Sehr von Dampfkraft durchdrungen dagegen ist die Geschichte "Volldampf" von Andreas Zwengel: Bismarck versucht, mit einem Zug nach Prag zu fahren, um dort Verhandlungen über den magischen Schutzschirrm der Stadt zu führen. Die streng geheime Fahrt bleibt jedoch senen Gegnern nicht verborgen. Ein zweiter Zug nimmt die Verfolgung auf, zwei starke Dampfmaschinen liefern sich ein tödliches Wettrennen. In dieser Situation bleibt dem eisernen Kanzler - dessen Beinamen Zwengel in dieser Geschichte wörtlich nimmt - nur ein einziger Befehl: "Volldampf".
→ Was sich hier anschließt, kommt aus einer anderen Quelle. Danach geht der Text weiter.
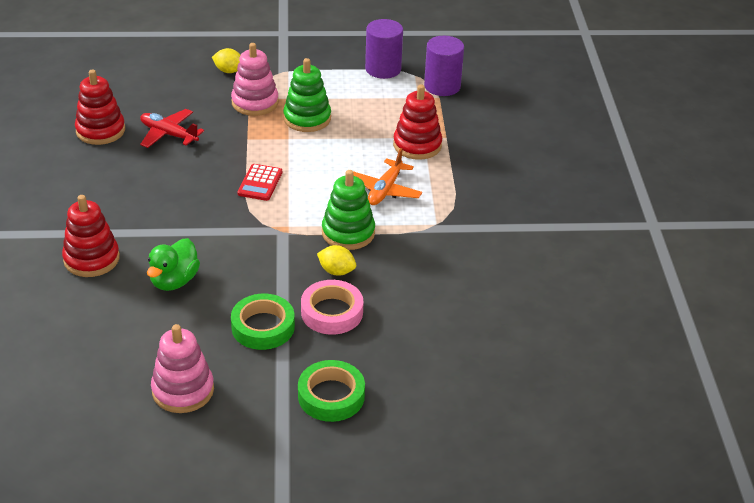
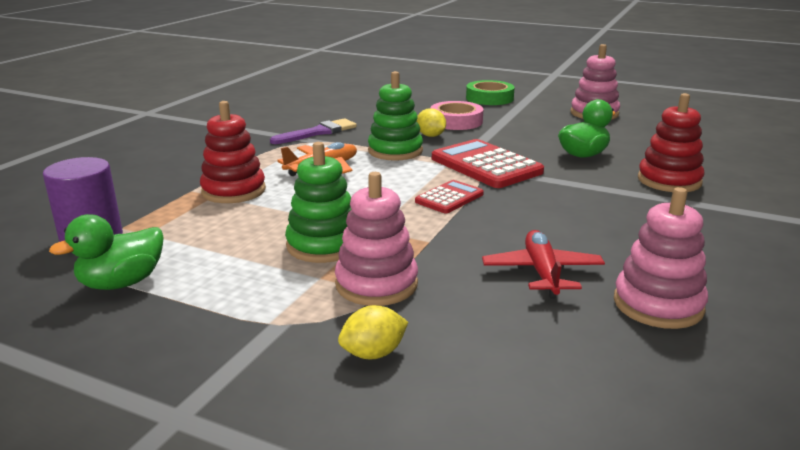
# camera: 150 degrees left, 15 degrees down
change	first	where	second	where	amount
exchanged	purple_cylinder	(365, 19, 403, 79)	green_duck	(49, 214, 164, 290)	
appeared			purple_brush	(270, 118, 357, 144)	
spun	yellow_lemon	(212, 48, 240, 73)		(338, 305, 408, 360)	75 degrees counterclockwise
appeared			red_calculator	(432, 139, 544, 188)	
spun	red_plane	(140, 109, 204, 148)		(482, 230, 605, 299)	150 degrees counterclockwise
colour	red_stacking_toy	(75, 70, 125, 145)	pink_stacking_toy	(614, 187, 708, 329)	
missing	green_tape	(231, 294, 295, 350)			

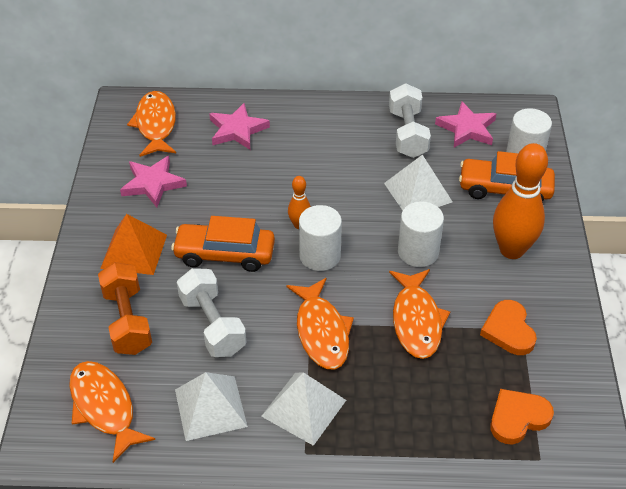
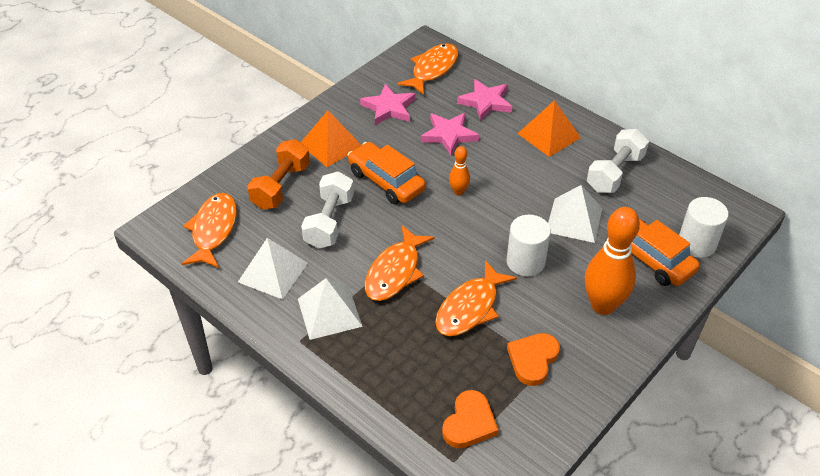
# camera: 40 degrees right, 0 degrees up
change	first	where	second	where	amount
relocated	pink_star	(435, 102, 496, 148)		(421, 113, 479, 155)	
spun	orange_heart	(490, 389, 554, 444)		(442, 390, 499, 448)	105 degrees clockwise
appeared			orange_pyramid	(517, 100, 581, 157)	
missing	white_cylinder	(299, 205, 342, 271)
Pflicht für Steampunker: ein Zeppelin
Ein Pflicht-Element jeder Steampunk-Welt ist der Zeppelin. Und tatsächlich gibt es ein spannendes Luftschiffabenteuer von Ju Honisch. "Innovationen" ist die Geschichte einer flüchtigen Elfenprinzessin, die wesentlich lieber Mechanikerin geworden wäre als einen spitzohrigen Trottel zu heiraten. Im Maschinenraum eines Luftschiffs findet sie Unterschlupf - bei einem riesigen Zwerg.
Gelungen ist auch die zweite Zeppelin-Geschichte, obwohl diesmal das Luftschiff am Boden bleibt. Max Pechmann schildert ein fliegendes Bordell, in dem wundersame Aufziehpuppen Freier aus den höchsten Gesellschaftskreisen verwöhnen. Doch Puppe Mimi hat ein lebensgefährliches Zusatzprogramm. "Tullas Traum" von Maximilian Weigl schließlich berichtet von einem Dorf und einer Luftschifffahrt der explosiveren Sorte ...
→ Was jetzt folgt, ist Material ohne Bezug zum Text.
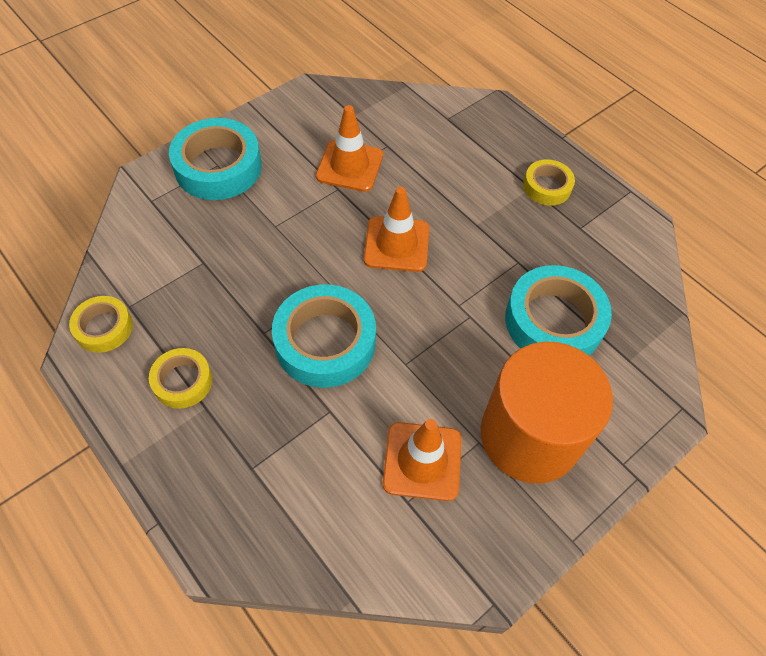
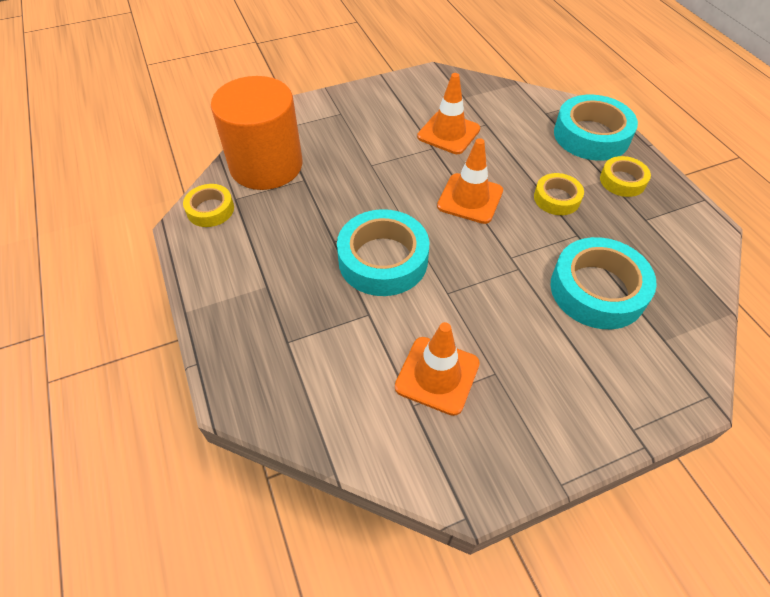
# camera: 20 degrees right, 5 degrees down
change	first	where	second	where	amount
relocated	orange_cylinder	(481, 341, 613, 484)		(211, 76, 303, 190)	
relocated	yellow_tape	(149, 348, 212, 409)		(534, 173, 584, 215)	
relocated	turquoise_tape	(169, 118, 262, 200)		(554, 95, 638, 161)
Durchschlagender Dampfboxer "Steampunch"
Wahrscheinlich wird jeder Leser in dem Buch seinen eigenen Favoriten finden. Für mich ist die schönste und gelungenste Erzählung "Steampunch" von James Lovegrove. Sie spielt im englischen Boxermilieu, in der neuen Zunft der Dampfboxer. Ein Mechanikerteam erschafft den großartigsten aller Dampf-Kampfroboter der Welt. Steampunch eilt von Sieg zu Sieg und streckt einen dampfbetriebenen Gegner nach dem anderen in den öligen Sand der Arena. Die Massen jubeln ihm zu. Doch das konservative Lager wartet nur auf seine Chance, dem verhassten, neumodischen Sport den Garaus zu machen. Eine Geschichte, in der sich Liebe zur Maschine und Erzählkunst vereinen.
Bezaubernd, klassisch, dampflos
Ebenfalls wunderschön, an klassische Novellen erinnernd, ist die Geschichte "Vazlav Míhalik korrumpiert und bestochen" von Georg Pletteberg. Großartig erzählt, aber leider - abgesehen von einer am Rande erwähnten Dampfdroschke, die problemlos auch eine gewöhnliche Droschke hätte sein können, und eines ebenfalls am Rande erwähnten und ersatzlos streichbaren über der Stadt schwebenden Polizeizeppelins - absolut keine Steampunk-Geschichte. In jeder anderen Anthologie wäre dieser Beitrag ein absolutes Glanzlicht gewesen. Schade.
Fazit: Großartige Geschichten, jede einzige ein kleines Kunstwerk. Bei einigen wenigen, nicht den schlechtesten, ist allerdings der Steampunk-Bezug etwas dünn. Ansonsten unbedingt empfehlenswert.
Geheimnisvolle Geschichten: Steampunk. Hrsg. v. Erik Schreiber. Bickenbach: Saphir im Stahl, 2011. 205 S., Euro 15,95.